## Questions to answer
• A. Answer these questions about the Judy Chicago interview, one answer per line, marked the same way:
(i) Who coauthored Frida Kahlo: Face to Face with Chicago?
(ii) Where was the first Kahlo exhibition Chicago recalls seeing?
(iii) Among which group was the third wave of interest in Kahlo?
• B. Rewrite the Judy Chicago interview from "When did you" up to and including "other women artists.", putting "Whitney Museum" in place of "Grey Art Gallery".
• C. Pick up the interview with Judy Chicago about Frida Kahlo where it stops, and carry it on.

## Document text
Judy Chicago on Frida Kahlo, Feminism and Women’s Art

Feminist artist Judy Chicago, known best for her iconic work, The Dinner Party, recently released the book Frida Kahlo: Face to Face, coauthored with art historian Frances Borzello, in which the two converse over a selection of the esteemed Mexican artist’s work. The well-illustrated volume explores Frida Kahlo as a woman and an artist, as well as Chicago’s identification with her predecessor’s work.

I recently spoke by phone with Chicago, who lives in New Mexico.

When did you first encounter Frida Kahlo’s work?

JUDY CHICAGO: In the early 1970s, when I was doing my research on women’s history, art and literature, Kahlo wasn’t very well known. It is hard to imagine for somebody brought up with “Fridamania,” but she wasn’t. I think the first exhibition I saw of hers was at the Grey Art Gallery in New York City. Even after she was discovered by the feminist art movement, her whole body of work was a long way from being seen. Even now, although there have been so many books about her, there has never been a systematic analysis of her themes and her subject matter. I’m hoping what Frances [Borzello] and I have done will make a contribution to a better understanding of Kahlo’s overall body of work. … There has been no looking at her work in relationship to other women artists.

Why do you think Kahlo became so iconic within the feminist movement?

I think there have been successive waves of interest. The first were among women: Her story appealed to women, her images appealed to women. In the second wave, in the Chicano and Hispanic movements, her interest and valorization of Mexican culture appealed to people who were claiming their heritage, just like women were claiming our heritage. Then the third wave was among gay and lesbians because of her shifting gender [roles] and open sexuality. That all coalesced, of course, when … the film came out, and she was propelled into the stratosphere.

You draw many parallels between yourself and Kahlo–did you always know that you had things in common?

(Saved entries)
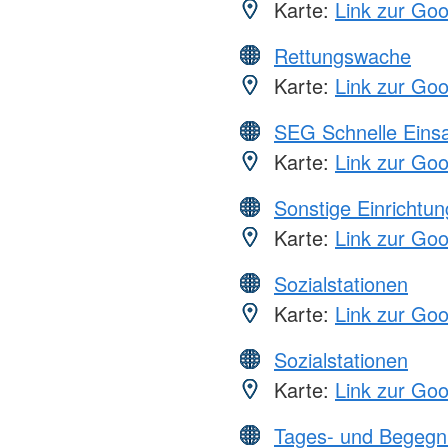
Karte:
Link zur Go
Rettungswache
Karte:
Link zur Go
SEG Schnelle Eins
Karte:
Link zur Go
Sonstige Einrichtu
Karte:
Link zur Go
Sozialstationen
Karte:
Link zur Go
Sozialstationen
Karte:
Link zur Go
Tages- und Begegn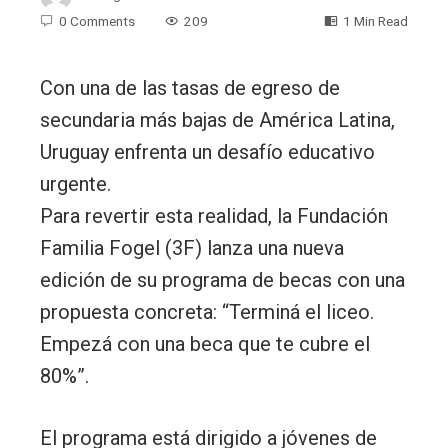
0 Comments
209
1 Min Read
Con una de las tasas de egreso de
secundaria más bajas de América Latina,
Uruguay enfrenta un desafío educativo
urgente.
Para revertir esta realidad, la Fundación
Familia Fogel (3F) lanza una nueva
edición de su programa de becas con una
propuesta concreta: “Terminá el liceo.
Empezá con una beca que te cubre el
80%”.
El programa está dirigido a jóvenes de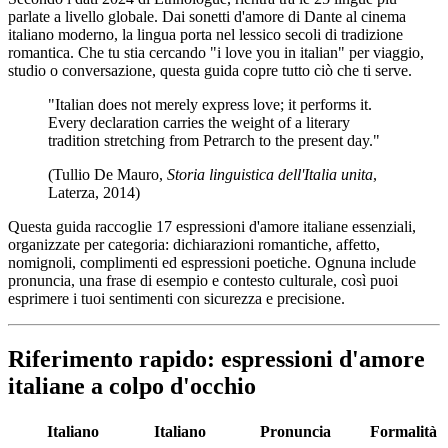
parlate a livello globale. Dai sonetti d'amore di Dante al cinema
italiano moderno, la lingua porta nel lessico secoli di tradizione
romantica. Che tu stia cercando "i love you in italian" per viaggio,
studio o conversazione, questa guida copre tutto ciò che ti serve.
"Italian does not merely express love; it performs it.
Every declaration carries the weight of a literary
tradition stretching from Petrarch to the present day."
(Tullio De Mauro,
Storia linguistica dell'Italia unita
,
Laterza, 2014)
Questa guida raccoglie 17 espressioni d'amore italiane essenziali,
organizzate per categoria: dichiarazioni romantiche, affetto,
nomignoli, complimenti ed espressioni poetiche. Ognuna include
pronuncia, una frase di esempio e contesto culturale, così puoi
esprimere i tuoi sentimenti con sicurezza e precisione.
Riferimento rapido: espressioni d'amore
italiane a colpo d'occhio
Italiano
Italiano
Pronuncia
Formalità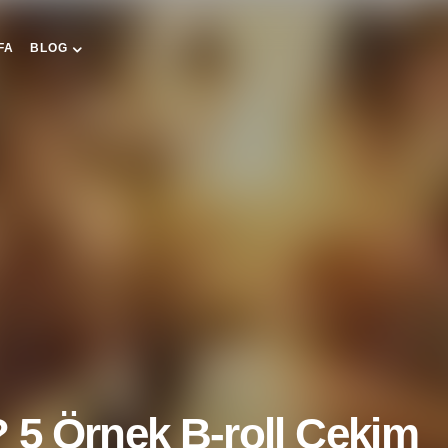
FA
BLOG
? 5 Örnek B-roll Çekim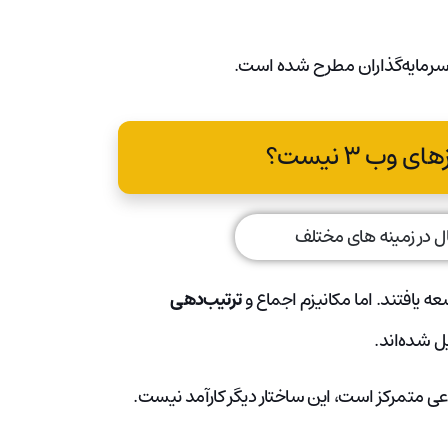
 سرمایه‌گذاران مطرح شده است.
وب ۳ نیست؟
ه یافتند. اما مکانیزم اجماع و
ترتیب‌دهی
یل شده‌اند.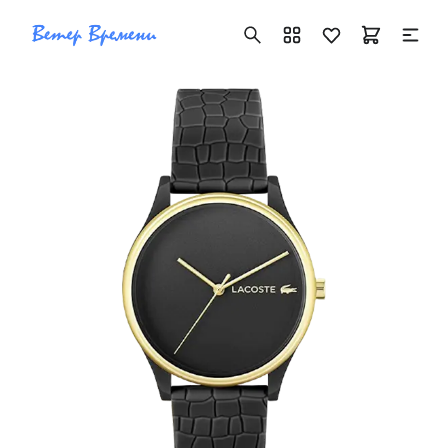
+7 ( 705 ) 181-42-50
info@vetervremeni.kz
Авторизация
Каталог
Мужские часы
Женские часы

## Exercise responses
• A.
(i) Art historian Frances Borzello
(ii) The Grey Art Gallery in New York City
(iii) Gay and lesbian people

• B.
When did you first encounter Frida Kahlo’s work?

JUDY CHICAGO: In the early 1970s, when I was doing my research on women’s history, art and literature, Kahlo wasn’t very well known. It is hard to imagine for somebody brought up with “Fridamania,” but she wasn’t. I think the first exhibition I saw of hers was at the Whitney Museum in New York City. Even after she was discovered by the feminist art movement, her whole body of work was a long way from being seen. Even now, although there have been so many books about her, there has never been a systematic analysis of her themes and her subject matter. I’m hoping what Frances [Borzello] and I have done will make a contribution to a better understanding of Kahlo’s overall body of work. … There has been no looking at her work in relationship to other women artists.

• C.
That was actually a discovery I made. When I started out I didn’t think I had anything in common with her. Our identification with our fathers, our use of color and our love of and representation of animals–I think those are the three major areas that we have in common.

Why did you think you did not have anything in common?

Because our lives were so different. She put up with Diego Rivera’s philandering, which I never would have done. Her production was small, mine is prodigious. Her painting took second place to her relationship, which has never been the case in my life. So ostensibly there didn’t seem to be a lot of similarities, but then I found there were some that I had not anticipated.

What drew you to this project?

I was interested in trying to do something for her that I don’t think is done enough for women artists, myself included, which is looking at our overall body of work. I was interested in trying to see if we could approach Kahlo’s work without constant reference to her biography, which I found annoying. I find a lot of the imagery very, very powerful. Those are the things I was most focused on: looking at the imagery, understanding her work in a larger context and creating a new context in which to see her work.

Do you think the feminist idea of the “personal is political” can function in art?

It actually has limited usefulness in terms of understanding art. In order to make art that communicates or is meaningful, you actually have to transform the personal into the universal. If you only translate it into the political it becomes time-bound, and when that political period is over so is your art. One of the things that I’ve always attempted to do in my work is to deal with subjects that have universal meaning, even if they come out of personal experience and I think that one of the things that is sort of startling about a lot of Kahlo’s images is that she is able to transform what was intensely personal into universal statements. Hence her image, for example, of The Broken Column, which  is very much about her accident and her unrelenting pain and the rods that were inserted into her spine. But that pales because it becomes an image of universal suffering and transcending illness. The idea of coming to consciousness thorough realizing the personal is political is one thing, but that is not what art is about; art is about transcending the personal.

Do you see an improvement in the representation of women artists today?

Women can be themselves and do their work as women, which was not possible when I was young. That’s true of artists of color also, and gay and lesbian artists. That is to be celebrated, and there are many more women showing, but, as I point out in the Kahlo book, appearances are deceptive. This is not the first time in history that women have come forward; women artists have had opportunities only to have pushback. Sadly, the institutional change has lagged very far behind both consciousness change and the numbers of women working.

Can we see this lack of institutional change as representative of women’s status generally?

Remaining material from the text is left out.